Caminhando e sentindo uma bela ressaca dominical, reparei uma senhora em situação de rua. Próximo ao prédio onde moro, ao lado de uma padaria, ela ocupa um espaço organizado, como se paredes invisíveis delimitassem sua casa ao ar livre — quase uma versão taguatinguense de Dogville, do dinamarquês Lars von Trier.
Um espaço próximo a uma estrutura de concreto e metal, que armazena cabos elétricos, parece ser o seu quarto, com colchão, cobertores, malas e algumas roupas. É um local estratégico, pois a caixa de energia corta o vento frio da noite. Ao lado, ela colocou várias plantas, armazenadas em vasos de plástico, acho que de maionese. Junto à parede de alguns comércios, está a sala dela, com outro colchão e cobertores. De vez em quando, ela recebe visita de outras pessoas em situação de rua para um bate-papo. Um pequeno rádio de pilha serve como entretenimento para ela e os convidados.

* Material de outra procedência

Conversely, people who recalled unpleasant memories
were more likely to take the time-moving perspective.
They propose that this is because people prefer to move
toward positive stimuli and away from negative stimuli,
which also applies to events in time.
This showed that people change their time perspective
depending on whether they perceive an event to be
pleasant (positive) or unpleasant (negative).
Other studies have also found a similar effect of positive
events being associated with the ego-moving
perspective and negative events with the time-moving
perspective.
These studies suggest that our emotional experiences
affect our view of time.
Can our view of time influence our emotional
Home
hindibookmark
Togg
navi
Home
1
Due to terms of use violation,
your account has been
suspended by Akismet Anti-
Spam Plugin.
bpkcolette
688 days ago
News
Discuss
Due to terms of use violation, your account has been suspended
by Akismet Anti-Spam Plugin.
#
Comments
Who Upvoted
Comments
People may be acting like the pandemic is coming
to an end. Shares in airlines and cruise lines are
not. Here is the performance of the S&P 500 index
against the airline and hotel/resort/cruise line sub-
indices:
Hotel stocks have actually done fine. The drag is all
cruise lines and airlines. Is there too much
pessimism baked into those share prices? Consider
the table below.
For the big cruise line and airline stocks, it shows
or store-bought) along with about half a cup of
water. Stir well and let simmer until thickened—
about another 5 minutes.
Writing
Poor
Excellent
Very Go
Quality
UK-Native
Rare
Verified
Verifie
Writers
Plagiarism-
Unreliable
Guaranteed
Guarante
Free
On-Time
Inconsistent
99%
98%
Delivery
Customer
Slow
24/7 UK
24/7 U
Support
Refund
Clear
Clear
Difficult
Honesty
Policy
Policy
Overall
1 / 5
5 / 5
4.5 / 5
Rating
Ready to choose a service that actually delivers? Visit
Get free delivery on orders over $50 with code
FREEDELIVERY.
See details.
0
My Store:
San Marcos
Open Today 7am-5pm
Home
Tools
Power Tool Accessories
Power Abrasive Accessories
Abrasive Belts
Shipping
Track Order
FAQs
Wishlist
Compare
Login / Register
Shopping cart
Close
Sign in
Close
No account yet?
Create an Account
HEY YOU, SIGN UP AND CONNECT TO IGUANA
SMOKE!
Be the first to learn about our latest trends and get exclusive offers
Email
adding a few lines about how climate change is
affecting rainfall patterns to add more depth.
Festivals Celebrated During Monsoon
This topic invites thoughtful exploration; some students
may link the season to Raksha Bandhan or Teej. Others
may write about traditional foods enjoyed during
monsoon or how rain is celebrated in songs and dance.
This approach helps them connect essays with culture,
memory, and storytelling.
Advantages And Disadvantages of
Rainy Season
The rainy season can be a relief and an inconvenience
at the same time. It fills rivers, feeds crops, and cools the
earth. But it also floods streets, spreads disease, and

Na sala há também umas caminhas de cachorro. São três bichos, um já adulto e dois filhotes. Perto deles estão as vasilhas com água e ração, sempre cheias. Os moradores da vizinhança não deixam faltar nada, nem pros bichinhos e nem para a senhora, que vive por lá há muito tempo, sem ser importunada e sem importunar ninguém — muito pelo contrário, é figura folclórica da região. E em tempos sombrios, onde nossa humanidade é colocada à prova, essa senhorinha não é incomodada por sua condição de rua e conta com a solidariedade de muitas pessoas. É algo louvável.
Ela sempre puxa papo com quem passa pela calçada — ou através da casa dela. São muitos os visitantes que estão apenas de passagem. Alguns a cumprimentam, outros baixam a cabeça e a ignoram. Ela já elogiou meu gosto por uma cerveja gelada, numa tarde de calor, quando eu passei com uma longneck na mão. “Bom demais essa verdinha nesse calorão, né meu filho?”. Minha companheira também ganhou elogios um dia desses: “arrasou no look, heim amiga?!”. Nunca interagi muito com ela. Respondo com uma frase e outra ou um sorriso.
Ela deve ter desistido de morar debaixo de um teto, cercado por paredes, ou talvez nunca teve a oportunidade de ter uma “casa convencional”. Em seu lar na rua, a senhora parece contar apenas com o que realmente importa para ela: as plantas, os cachorros, os colchões, os cobertores e um rádio. Naquela tarde de domingo, ela não falou nada para mim e eu decidi apenas observá-la por alguns segundos, sem qualquer interação, por mais mínima que fosse.
Conversar com ela traria à tona uma realidade que não estava preparado para ouvir naquele momento. Preferi conservar a imagem: a senhorinha em sua casa imaginária, com suas plantas e seus cachorros. Porém, pretendo visitá-la em breve (sem ser de passagem), levar alguns presentes e bater um papo em sua sala.